Extracted page text data

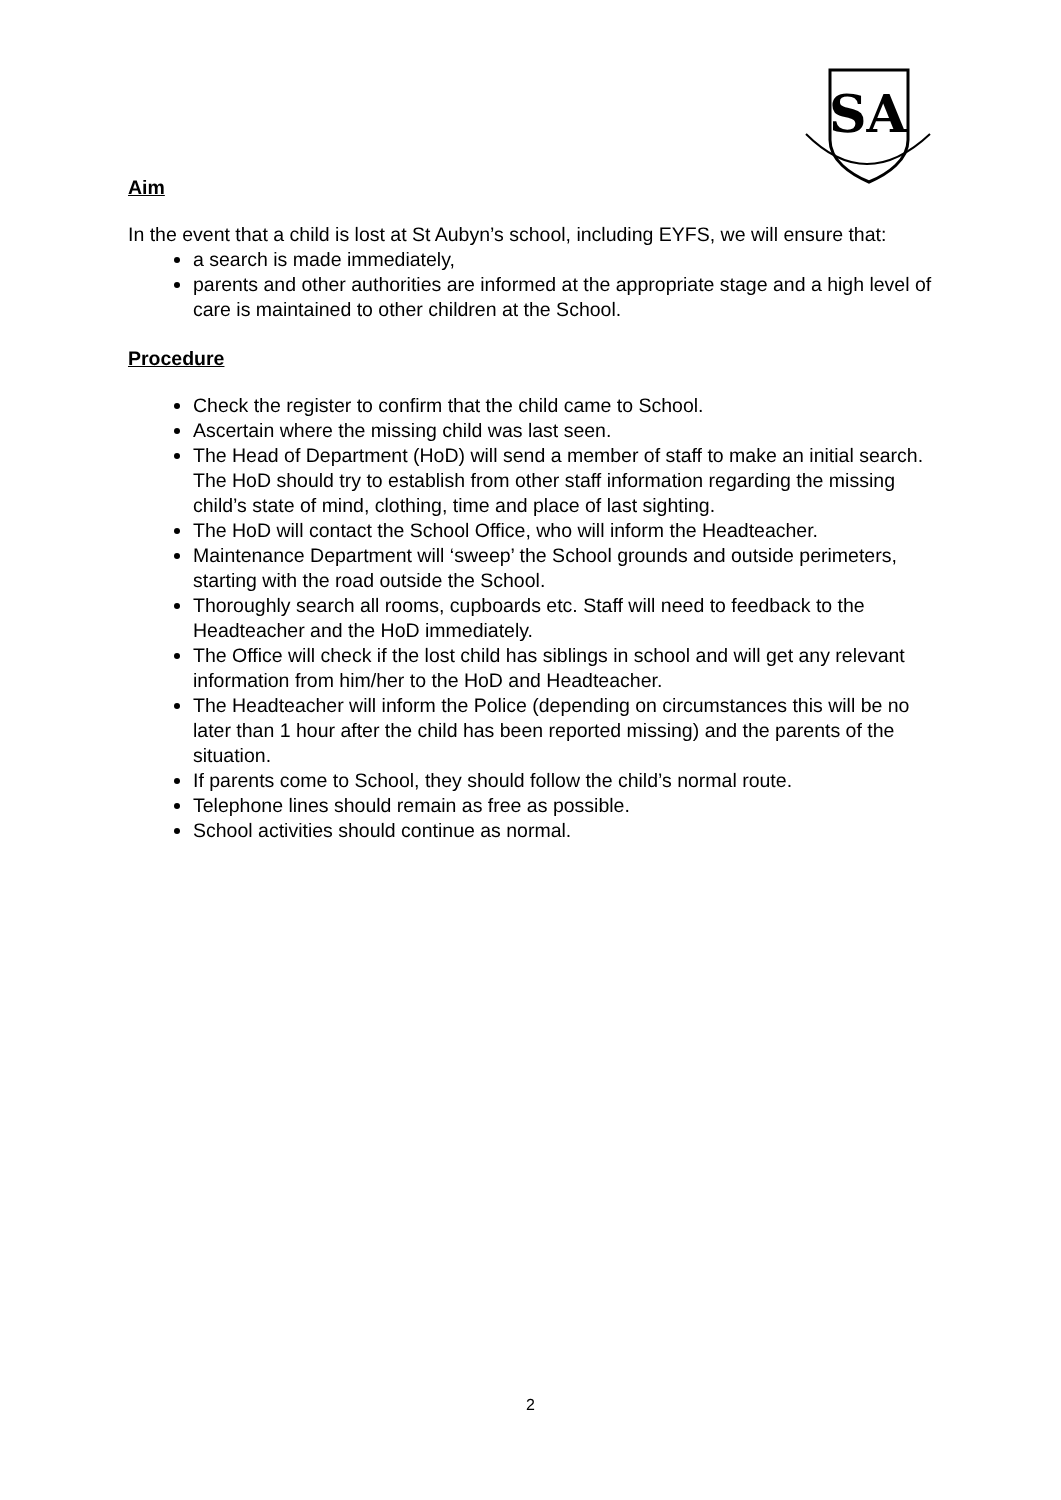SA
Aim
In the event that a child is lost at St Aubyn’s school, including EYFS, we will ensure that:
a search is made immediately,
parents and other authorities are informed at the appropriate stage and a high level of care is maintained to other children at the School.
Procedure
Check the register to confirm that the child came to School.
Ascertain where the missing child was last seen.
The Head of Department (HoD) will send a member of staff to make an initial search. The HoD should try to establish from other staff information regarding the missing child’s state of mind, clothing, time and place of last sighting.
The HoD will contact the School Office, who will inform the Headteacher.
Maintenance Department will ‘sweep’ the School grounds and outside perimeters, starting with the road outside the School.
Thoroughly search all rooms, cupboards etc. Staff will need to feedback to the Headteacher and the HoD immediately.
The Office will check if the lost child has siblings in school and will get any relevant information from him/her to the HoD and Headteacher.
The Headteacher will inform the Police (depending on circumstances this will be no later than 1 hour after the child has been reported missing) and the parents of the situation.
If parents come to School, they should follow the child’s normal route.
Telephone lines should remain as free as possible.
School activities should continue as normal.
2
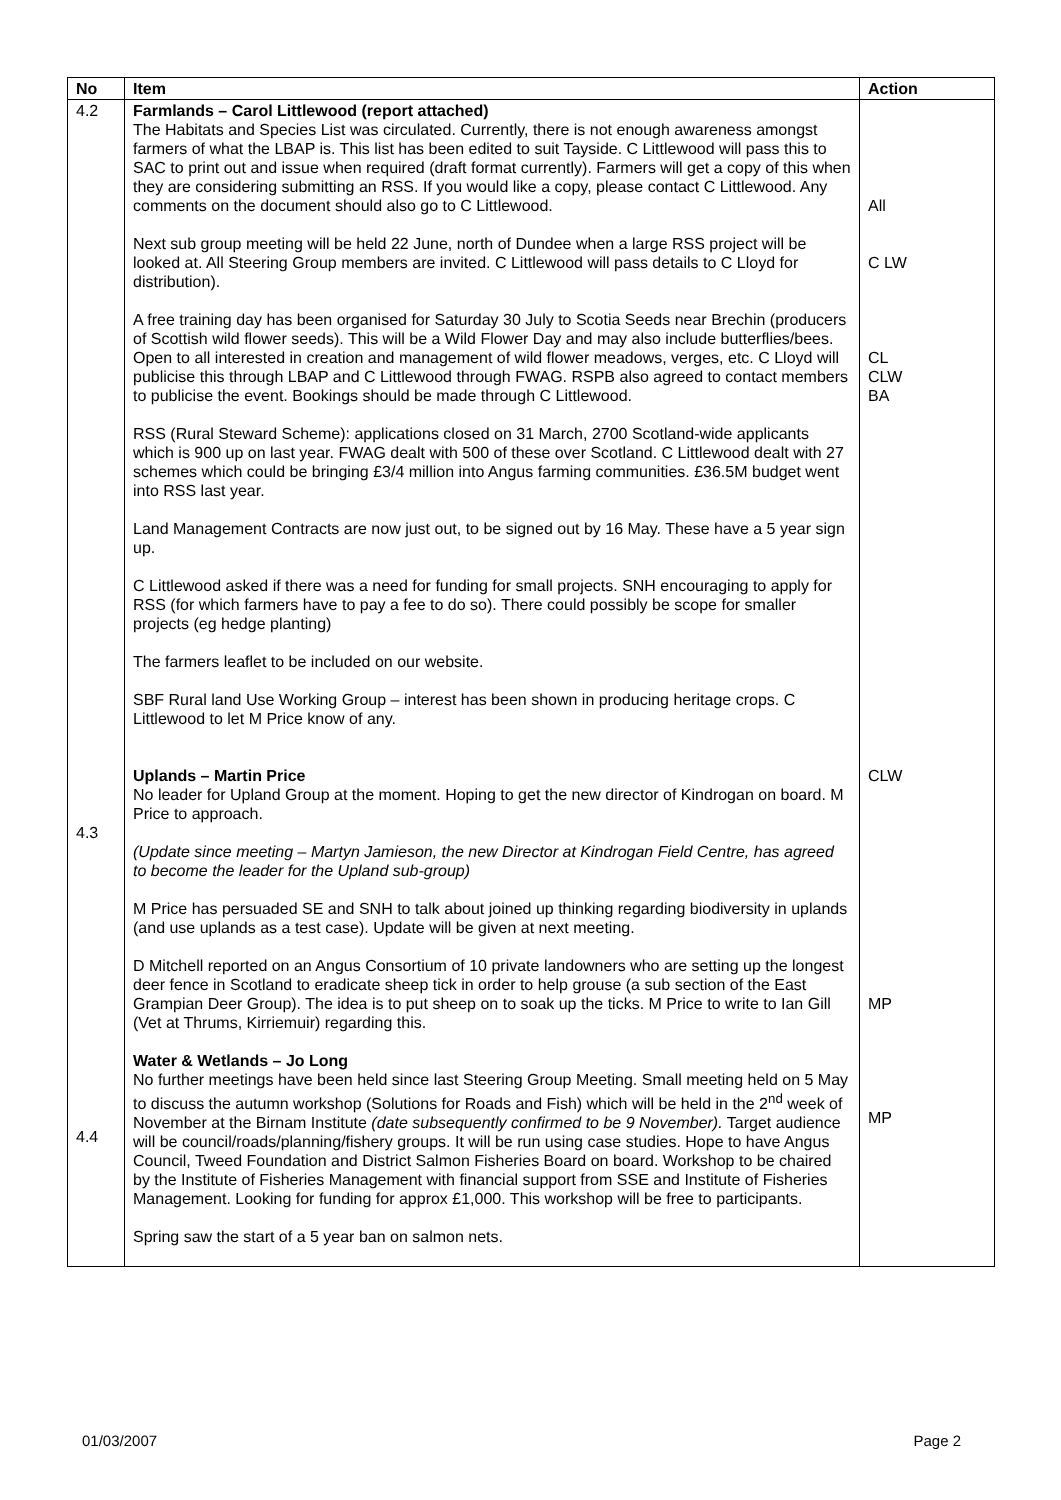| No | Item | Action |
| --- | --- | --- |
| 4.2 4.3 4.4 | Farmlands – Carol Littlewood (report attached) The Habitats and Species List was circulated. Currently, there is not enough awareness amongst farmers of what the LBAP is. This list has been edited to suit Tayside. C Littlewood will pass this to SAC to print out and issue when required (draft format currently). Farmers will get a copy of this when they are considering submitting an RSS. If you would like a copy, please contact C Littlewood. Any comments on the document should also go to C Littlewood. Next sub group meeting will be held 22 June, north of Dundee when a large RSS project will be looked at. All Steering Group members are invited. C Littlewood will pass details to C Lloyd for distribution). A free training day has been organised for Saturday 30 July to Scotia Seeds near Brechin (producers of Scottish wild flower seeds). This will be a Wild Flower Day and may also include butterflies/bees. Open to all interested in creation and management of wild flower meadows, verges, etc. C Lloyd will publicise this through LBAP and C Littlewood through FWAG. RSPB also agreed to contact members to publicise the event. Bookings should be made through C Littlewood. RSS (Rural Steward Scheme): applications closed on 31 March, 2700 Scotland-wide applicants which is 900 up on last year. FWAG dealt with 500 of these over Scotland. C Littlewood dealt with 27 schemes which could be bringing £3/4 million into Angus farming communities. £36.5M budget went into RSS last year. Land Management Contracts are now just out, to be signed out by 16 May. These have a 5 year sign up. C Littlewood asked if there was a need for funding for small projects. SNH encouraging to apply for RSS (for which farmers have to pay a fee to do so). There could possibly be scope for smaller projects (eg hedge planting) The farmers leaflet to be included on our website. SBF Rural land Use Working Group – interest has been shown in producing heritage crops. C Littlewood to let M Price know of any. Uplands – Martin Price No leader for Upland Group at the moment. Hoping to get the new director of Kindrogan on board. M Price to approach. (Update since meeting – Martyn Jamieson, the new Director at Kindrogan Field Centre, has agreed to become the leader for the Upland sub-group) M Price has persuaded SE and SNH to talk about joined up thinking regarding biodiversity in uplands (and use uplands as a test case). Update will be given at next meeting. D Mitchell reported on an Angus Consortium of 10 private landowners who are setting up the longest deer fence in Scotland to eradicate sheep tick in order to help grouse (a sub section of the East Grampian Deer Group). The idea is to put sheep on to soak up the ticks. M Price to write to Ian Gill (Vet at Thrums, Kirriemuir) regarding this. Water & Wetlands – Jo Long No further meetings have been held since last Steering Group Meeting. Small meeting held on 5 May to discuss the autumn workshop (Solutions for Roads and Fish) which will be held in the 2<sup>nd</sup> week of November at the Birnam Institute (date subsequently confirmed to be 9 November). Target audience will be council/roads/planning/fishery groups. It will be run using case studies. Hope to have Angus Council, Tweed Foundation and District Salmon Fisheries Board on board. Workshop to be chaired by the Institute of Fisheries Management with financial support from SSE and Institute of Fisheries Management. Looking for funding for approx £1,000. This workshop will be free to participants. Spring saw the start of a 5 year ban on salmon nets. | All C LW CL CLW BA CLW MP MP |
01/03/2007 Page 2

> [WHAT IS BEING ASKED]: A word-for-word copy of all the records above is required, with the pictures left out.

> [ANSWER BOX]:
SA
Aim
In the event that a child is lost at St Aubyn’s school, including EYFS, we will ensure that:
a search is made immediately,
parents and other authorities are informed at the appropriate stage and a high level of care is maintained to other children at the School.
Procedure
Check the register to confirm that the child came to School.
Ascertain where the missing child was last seen.
The Head of Department (HoD) will send a member of staff to make an initial search. The HoD should try to establish from other staff information regarding the missing child’s state of mind, clothing, time and place of last sighting.
The HoD will contact the School Office, who will inform the Headteacher.
Maintenance Department will ‘sweep’ the School grounds and outside perimeters, starting with the road outside the School.
Thoroughly search all rooms, cupboards etc. Staff will need to feedback to the Headteacher and the HoD immediately.
The Office will check if the lost child has siblings in school and will get any relevant information from him/her to the HoD and Headteacher.
The Headteacher will inform the Police (depending on circumstances this will be no later than 1 hour after the child has been reported missing) and the parents of the situation.
If parents come to School, they should follow the child’s normal route.
Telephone lines should remain as free as possible.
School activities should continue as normal.
2
| No | Item | Action |
| --- | --- | --- |
| 4.2 4.3 4.4 | Farmlands – Carol Littlewood (report attached) The Habitats and Species List was circulated. Currently, there is not enough awareness amongst farmers of what the LBAP is. This list has been edited to suit Tayside. C Littlewood will pass this to SAC to print out and issue when required (draft format currently). Farmers will get a copy of this when they are considering submitting an RSS. If you would like a copy, please contact C Littlewood. Any comments on the document should also go to C Littlewood. Next sub group meeting will be held 22 June, north of Dundee when a large RSS project will be looked at. All Steering Group members are invited. C Littlewood will pass details to C Lloyd for distribution). A free training day has been organised for Saturday 30 July to Scotia Seeds near Brechin (producers of Scottish wild flower seeds). This will be a Wild Flower Day and may also include butterflies/bees. Open to all interested in creation and management of wild flower meadows, verges, etc. C Lloyd will publicise this through LBAP and C Littlewood through FWAG. RSPB also agreed to contact members to publicise the event. Bookings should be made through C Littlewood. RSS (Rural Steward Scheme): applications closed on 31 March, 2700 Scotland-wide applicants which is 900 up on last year. FWAG dealt with 500 of these over Scotland. C Littlewood dealt with 27 schemes which could be bringing £3/4 million into Angus farming communities. £36.5M budget went into RSS last year. Land Management Contracts are now just out, to be signed out by 16 May. These have a 5 year sign up. C Littlewood asked if there was a need for funding for small projects. SNH encouraging to apply for RSS (for which farmers have to pay a fee to do so). There could possibly be scope for smaller projects (eg hedge planting) The farmers leaflet to be included on our website. SBF Rural land Use Working Group – interest has been shown in producing heritage crops. C Littlewood to let M Price know of any. Uplands – Martin Price No leader for Upland Group at the moment. Hoping to get the new director of Kindrogan on board. M Price to approach. (Update since meeting – Martyn Jamieson, the new Director at Kindrogan Field Centre, has agreed to become the leader for the Upland sub-group) M Price has persuaded SE and SNH to talk about joined up thinking regarding biodiversity in uplands (and use uplands as a test case). Update will be given at next meeting. D Mitchell reported on an Angus Consortium of 10 private landowners who are setting up the longest deer fence in Scotland to eradicate sheep tick in order to help grouse (a sub section of the East Grampian Deer Group). The idea is to put sheep on to soak up the ticks. M Price to write to Ian Gill (Vet at Thrums, Kirriemuir) regarding this. Water & Wetlands – Jo Long No further meetings have been held since last Steering Group Meeting. Small meeting held on 5 May to discuss the autumn workshop (Solutions for Roads and Fish) which will be held in the 2<sup>nd</sup> week of November at the Birnam Institute (date subsequently confirmed to be 9 November). Target audience will be council/roads/planning/fishery groups. It will be run using case studies. Hope to have Angus Council, Tweed Foundation and District Salmon Fisheries Board on board. Workshop to be chaired by the Institute of Fisheries Management with financial support from SSE and Institute of Fisheries Management. Looking for funding for approx £1,000. This workshop will be free to participants. Spring saw the start of a 5 year ban on salmon nets. | All C LW CL CLW BA CLW MP MP |
01/03/2007 Page 2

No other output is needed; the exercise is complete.